第125話 ローカス道場Ⅱ
ソニーと別れた後、ルークはアクシズ=バレンタインを連れてローカス道場に戻った。アクシズは宿を引き払って荷物を纏めて付いてきたのだ。最初から話が出来ていたかのようだった。
「戻ったよ。」
「お、ルーク、お帰り。ソニーはどうだった?ん、その人は?」
ロックはすぐにアクシズに気づいた。てっきりソニーを連れて帰ってくると思っていたので驚いているようだ。
「うん、彼はソニーに紹介してもらったアクシズ=バレンタインさんだよ。」
「アクシズだ、よろしく。」
「ロックだ、ソニーじゃなかったんだな。まあ、腕が立つならだれでもいいけど。」
ロックの本音が言葉になって出てしまっている。
「そうだな、まあ、ソニーよりは役に立つと思うぞ。」
「それは有難い。ではちょっと一回立合ってみないか?」
ロックの悪い癖だ。とりあえず腕を確かめないと気が済まないのだ。
「いいぜ。」
アクシズは直ぐに応じて道場の中央に立つ。確かに腕は立つように見える。ロックも苦戦するかもしれない。
「じゃ、僕が立会人でいいね。始め!」
マコトの時と違い今度は二人とも全く動かない。二人とも正眼に構えたままピクリともしない。クスイーもマコトも息を呑んで様子を見ている。このままでは埒が明かないのでルークが仕掛ける。木刀で床をドンっと突いたのだ。
「エエイ!」
珍しくロックの方から切り掛かる。一振り、二振り、ロックの剣をアクシズが躱す。アクシズからは打ち込んで来ない。
「凄いな、ロック君と言ったか、御前試合優勝は伊達じゃないね。」
アクシズは余裕があるようだ。ただルークはロックの動きに少し違和感を感じていた。
今度はやっとアクシズから打ち込む。それをロックは躱すのではなく受けた。受けるのに精一杯とは言わないが余裕があるようにも見えない。やはりロックの様子がおかしい。
「ロック、どうしたんだ?」
思わずルークが声を掛ける。何時ものロックの動きではない。
「大丈夫さ。でもこのまま続けると負けるかも知れないな。」
ロックは素直に思ったことを口にした。
「まさか、君が負ける所なんて想像が付かないけど。」
アクシズの打ち込みをやはり躱すのではなく受けている。しかし、いつもなら受けてから反撃するロックなのだが、どうもそれが出来ていなかった。反撃する余裕が無いということなのか。

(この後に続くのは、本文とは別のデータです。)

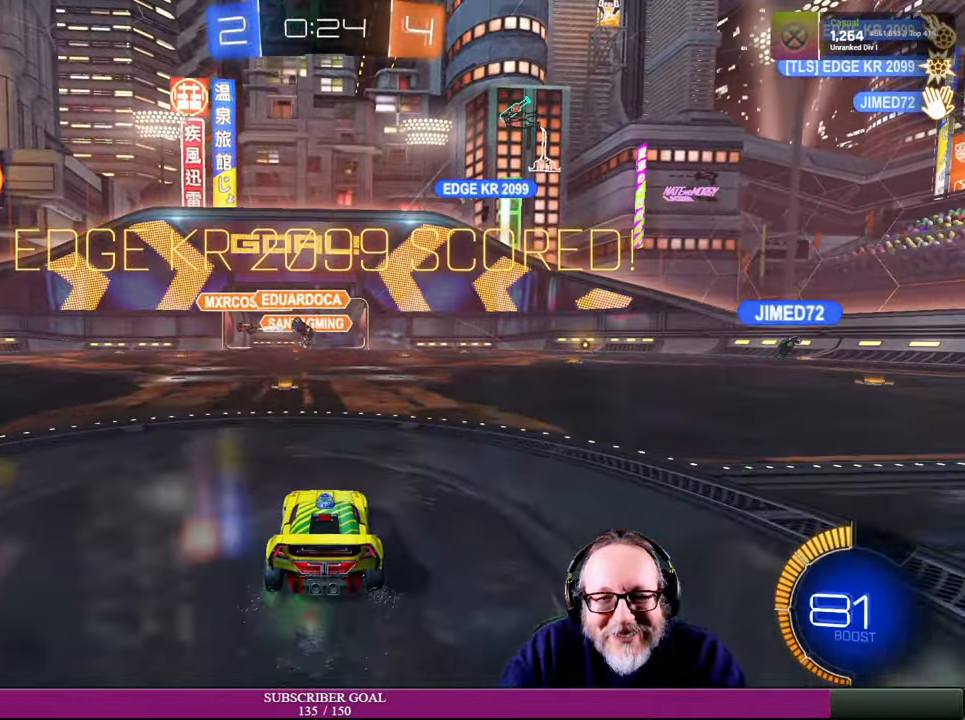
{"buttons": [], "left_stick": "center", "right_stick": "center", "events": []}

「ロックはずっと僕とマコトの相手をし続けていたんだよ。」
クスイーが事情を話してくれた。ルークが出かけている間中ずっと二人と試合っていたというのだ。それも休みなくらしい。
「なんだ、万全ではないのか。それでは相手にならないじゃないか。」
アクシズは剣を収める。
「いや、実勢では疲れているからなんて言ってはいられないから気にしなくていいよ、でも確かに強いな、本当に負けそうだった。」
「疲れ果てた相手に優勢だったとしても自慢にはならんよ、俺の負けで良い。」
アクシズ=バレンタインは得体は知れないが、もしかしたらいい奴なのかもしれない。